Extracted information:
=== Section Start ===

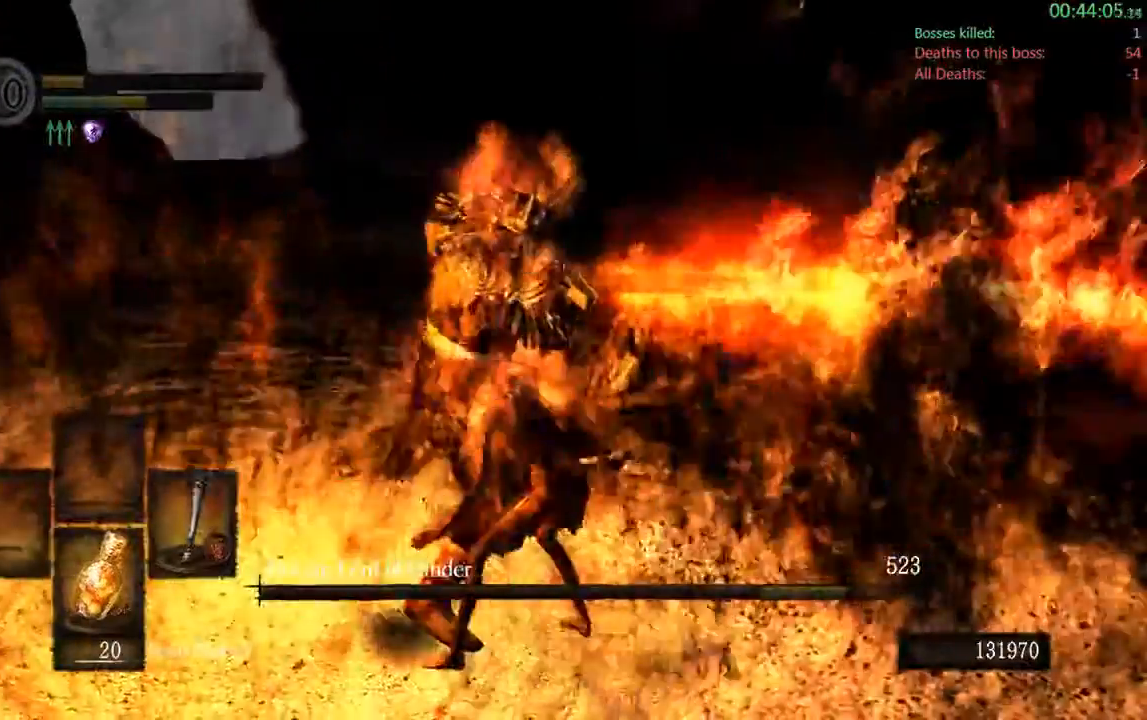
Gameplay with a controller (Xbox layout); each line is a JSON object with the inputs held at the frame after it (dt_ms = milliseconds from this image to that frame). "events" lists button and stick changes between this image and that frame as [ms after this image, input, new state], when the widget could be followed in between. Not read: L3.
{"dt_ms": 500, "buttons": [], "left_stick": "center", "right_stick": "center", "events": [[367, "left_stick", "center"], [367, "right_stick", "center"]]}
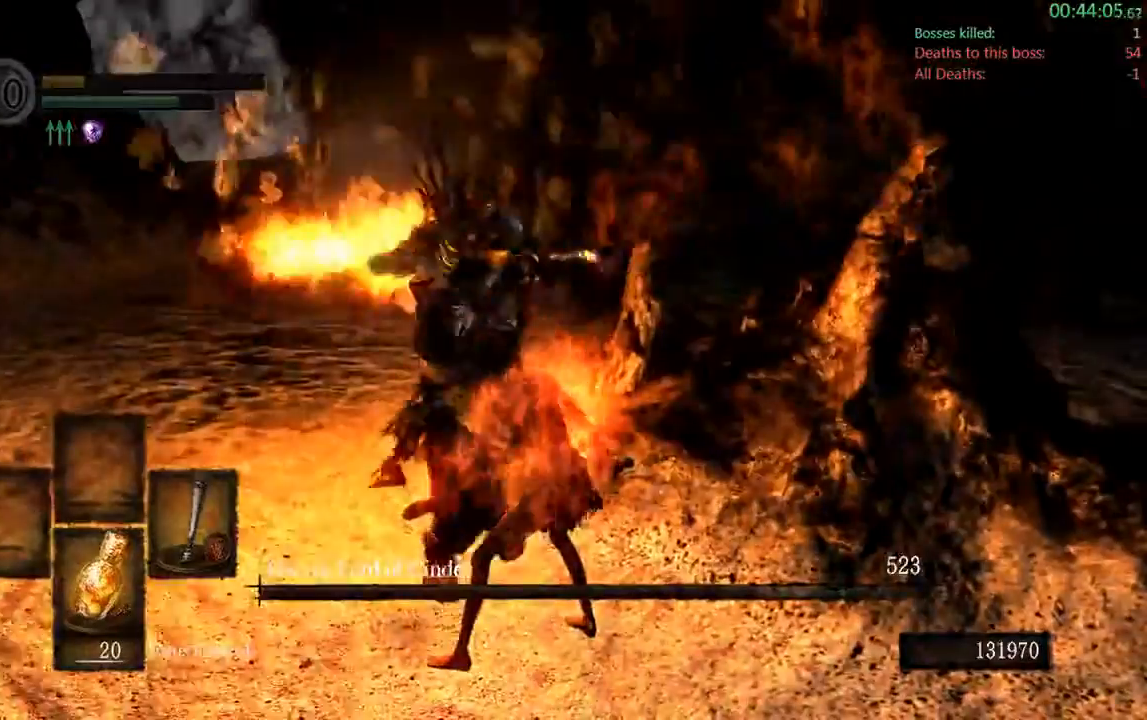
{"dt_ms": 500, "buttons": [], "left_stick": "center", "right_stick": "center", "events": []}
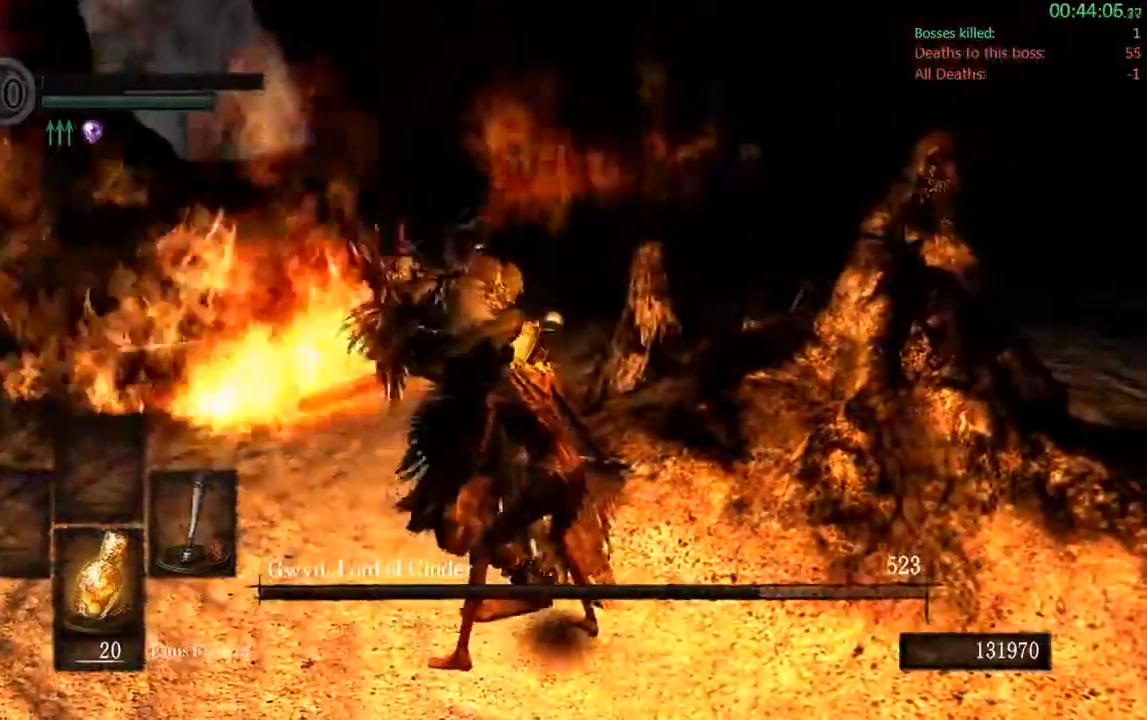
{"dt_ms": 500, "buttons": [], "left_stick": "center", "right_stick": "center", "events": []}
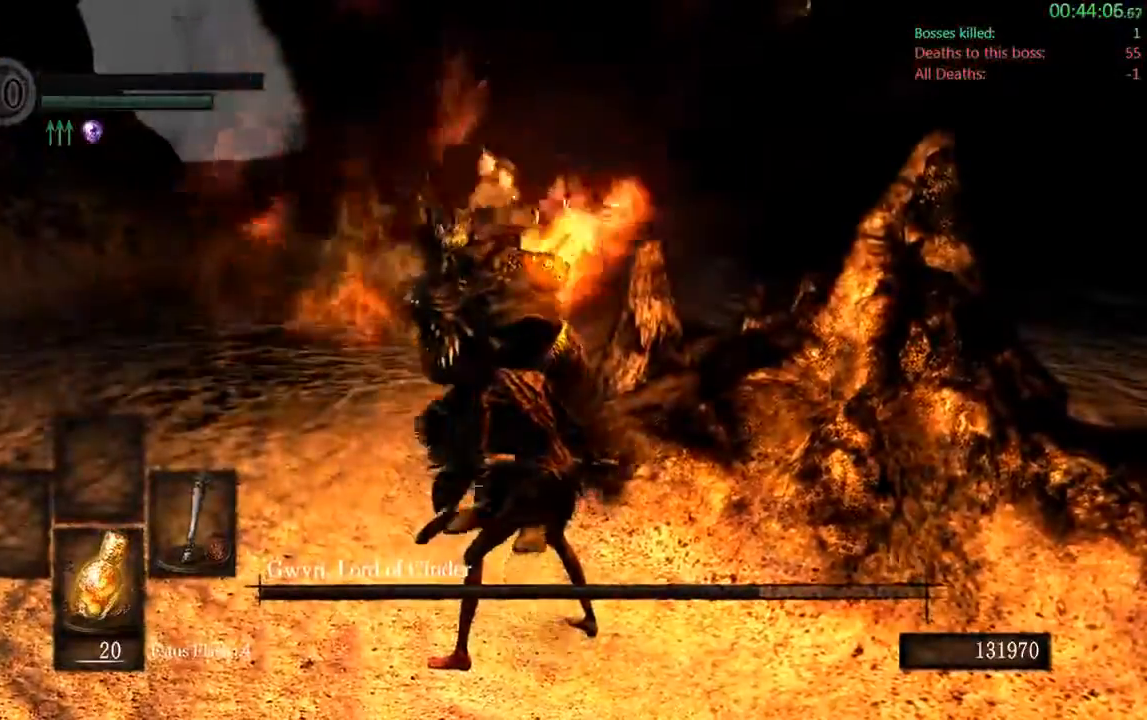
{"dt_ms": 500, "buttons": [], "left_stick": "center", "right_stick": "center", "events": []}
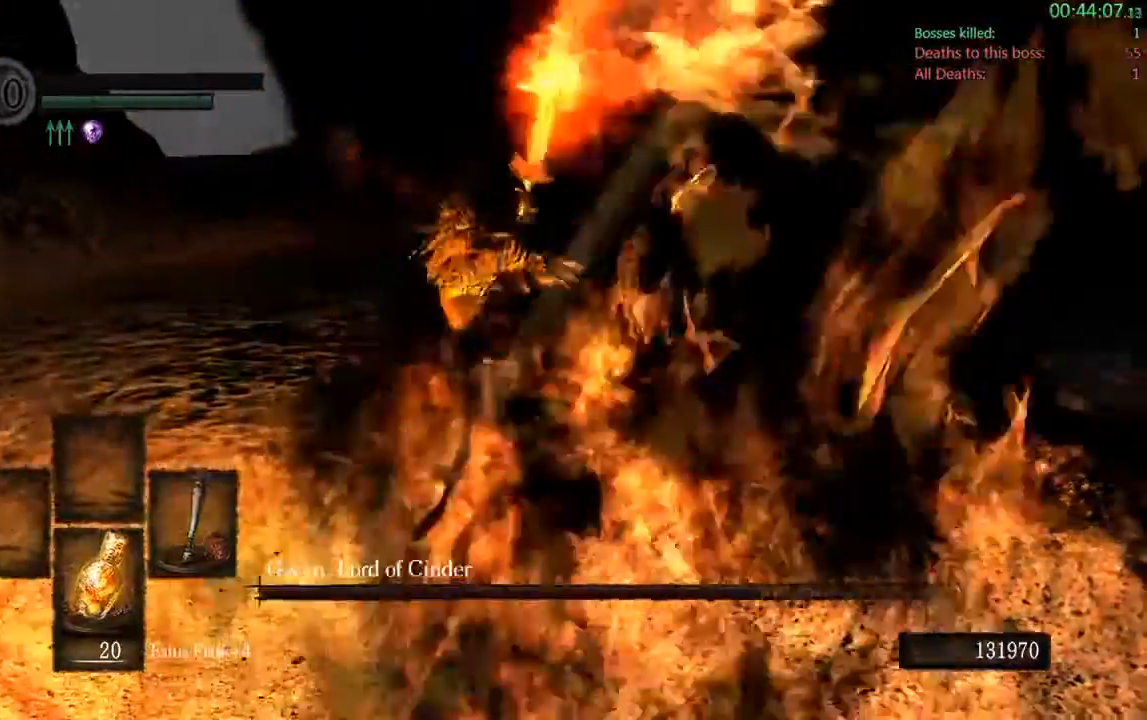
{"dt_ms": 500, "buttons": [], "left_stick": "center", "right_stick": "center", "events": []}
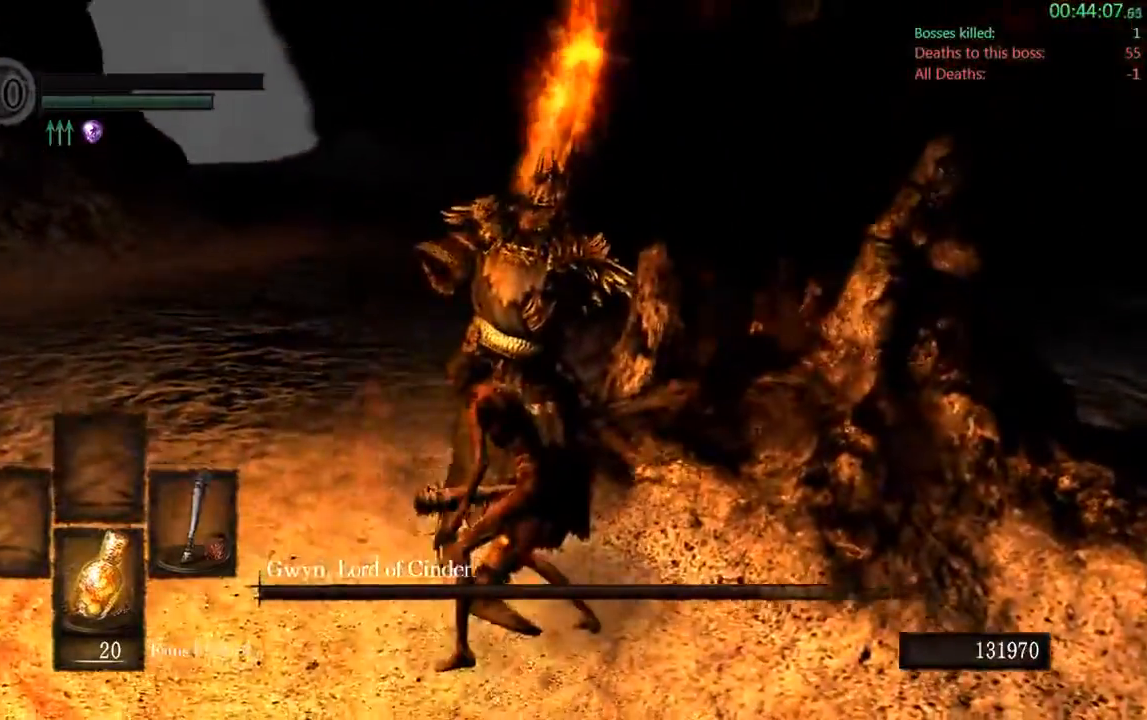
{"dt_ms": 1000, "buttons": ["B"], "left_stick": "center", "right_stick": "center"}
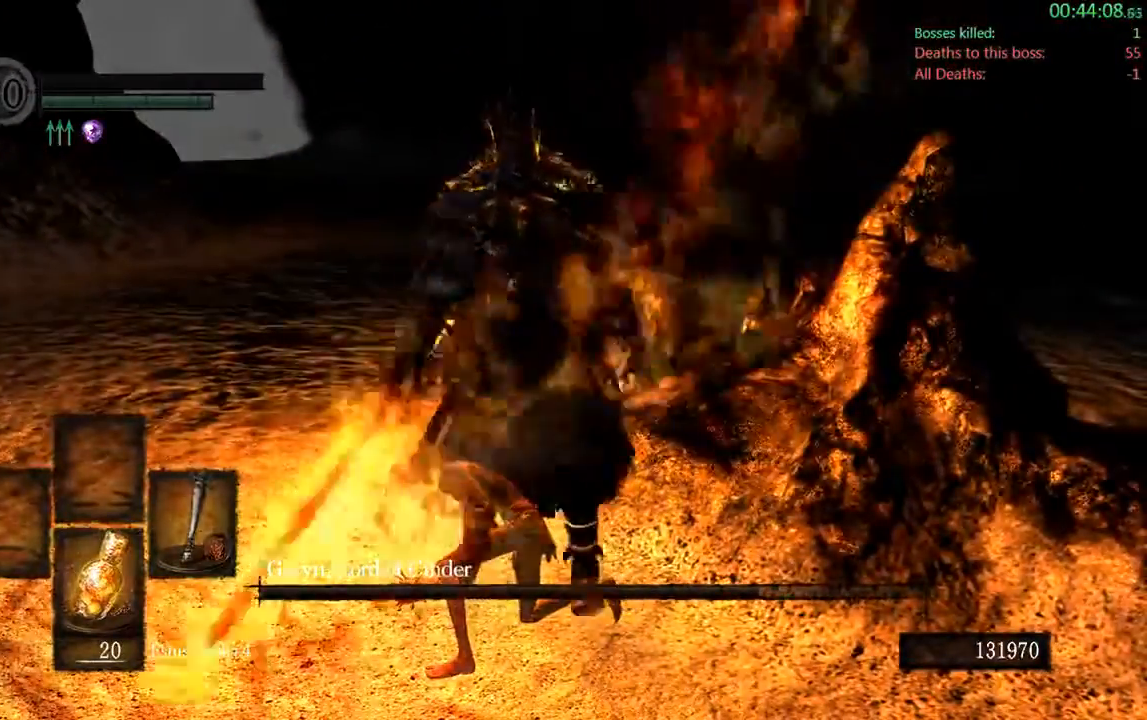
{"dt_ms": 500, "buttons": [], "left_stick": "center", "right_stick": "center"}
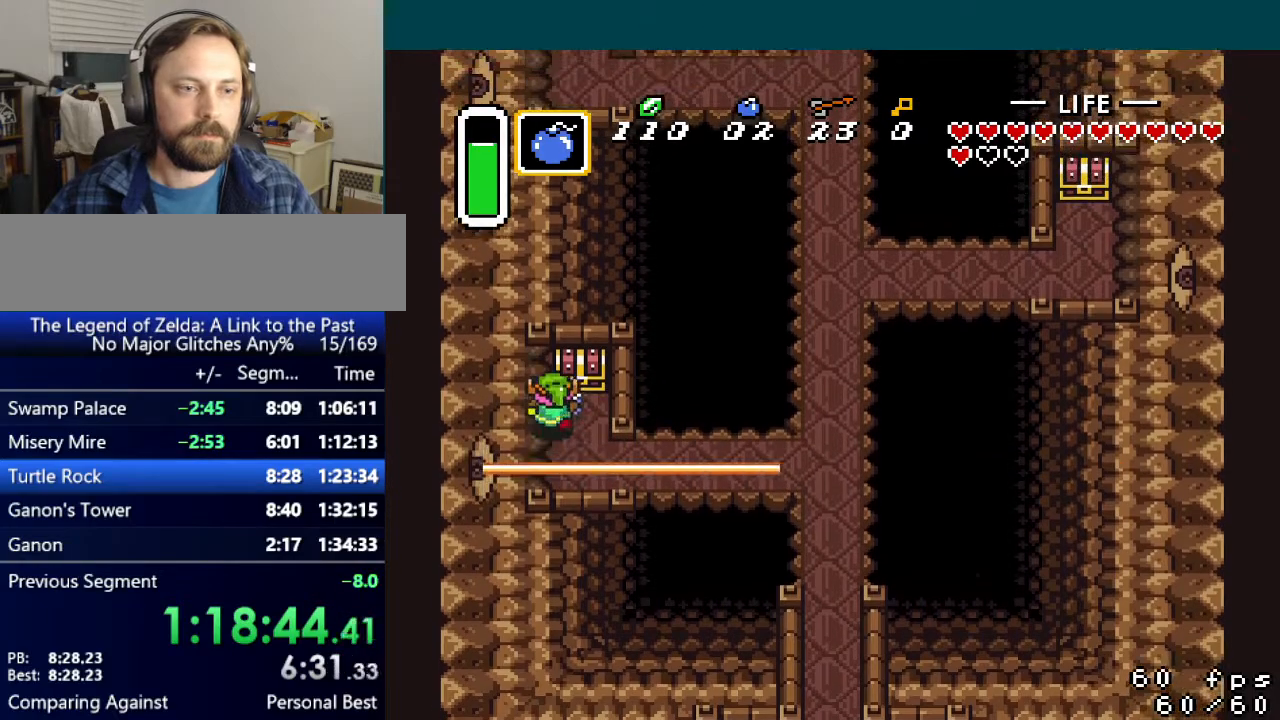
Gameplay with a controller (Nintendo layout); each line is a JSON object with the inputs held at the frame after it. "events" lists button and stick changes between this image and that frame as [ms after this image, input, new state], when the widget could be followed in between. Not read: L3 R3.
{"buttons": ["DPAD_UP"], "events": [[100, "A", "up"], [117, "DPAD_RIGHT", "down"], [117, "DPAD_UP", "up"], [234, "DPAD_UP", "down"], [250, "DPAD_UP", "up"], [317, "DPAD_RIGHT", "up"], [317, "DPAD_UP", "down"], [367, "A", "down"], [467, "A", "up"]]}
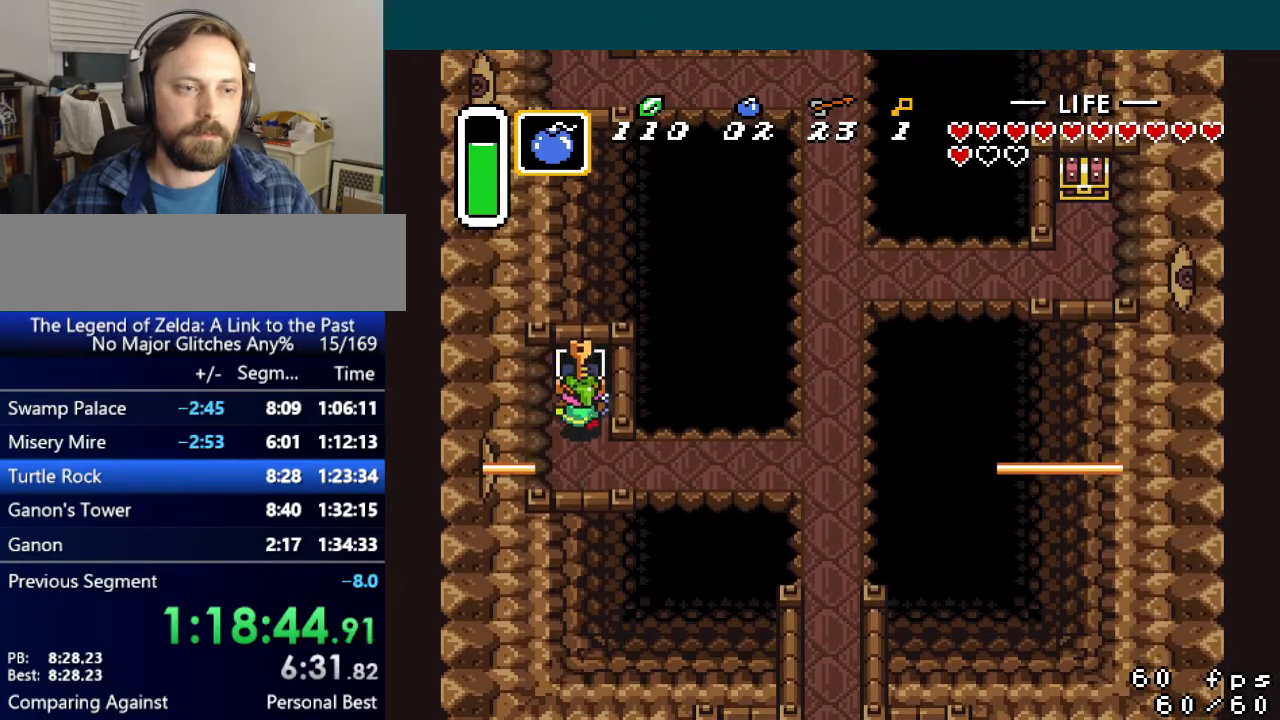
{"buttons": [], "events": [[117, "A", "down"], [184, "A", "up"], [184, "DPAD_UP", "up"]]}
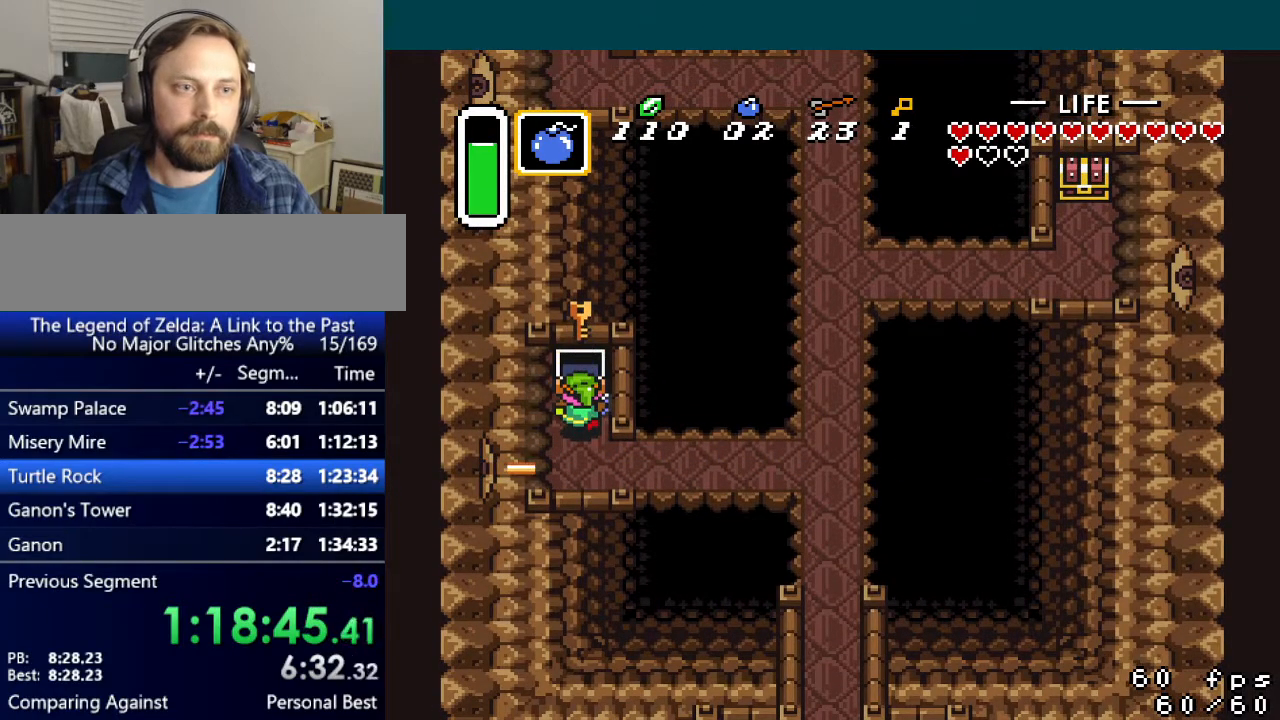
{"buttons": ["DPAD_RIGHT"], "events": [[117, "DPAD_RIGHT", "down"]]}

=== Section End ===

Exercise goal: What is needed here is an exact copy of every record, with the pictures left out.

Task solution:
Gameplay with a controller (Xbox layout); each line is a JSON object with the inputs held at the frame after it (dt_ms = milliseconds from this image to that frame). "events" lists button and stick changes between this image and that frame as [ms after this image, input, new state], when the widget could be followed in between. Not read: L3.
{"dt_ms": 500, "buttons": [], "left_stick": "center", "right_stick": "center", "events": [[367, "left_stick", "center"], [367, "right_stick", "center"]]}
{"dt_ms": 500, "buttons": [], "left_stick": "center", "right_stick": "center", "events": []}
{"dt_ms": 500, "buttons": [], "left_stick": "center", "right_stick": "center", "events": []}
{"dt_ms": 500, "buttons": [], "left_stick": "center", "right_stick": "center", "events": []}
{"dt_ms": 500, "buttons": [], "left_stick": "center", "right_stick": "center", "events": []}
{"dt_ms": 1000, "buttons": ["B"], "left_stick": "center", "right_stick": "center"}
{"dt_ms": 500, "buttons": [], "left_stick": "center", "right_stick": "center"}
Gameplay with a controller (Nintendo layout); each line is a JSON object with the inputs held at the frame after it. "events" lists button and stick changes between this image and that frame as [ms after this image, input, new state], when the widget could be followed in between. Not read: L3 R3.
{"buttons": ["DPAD_UP"], "events": [[100, "A", "up"], [117, "DPAD_RIGHT", "down"], [117, "DPAD_UP", "up"], [234, "DPAD_UP", "down"], [250, "DPAD_UP", "up"], [317, "DPAD_RIGHT", "up"], [317, "DPAD_UP", "down"], [367, "A", "down"], [467, "A", "up"]]}
{"buttons": [], "events": [[117, "A", "down"], [184, "A", "up"], [184, "DPAD_UP", "up"]]}
{"buttons": ["DPAD_RIGHT"], "events": [[117, "DPAD_RIGHT", "down"]]}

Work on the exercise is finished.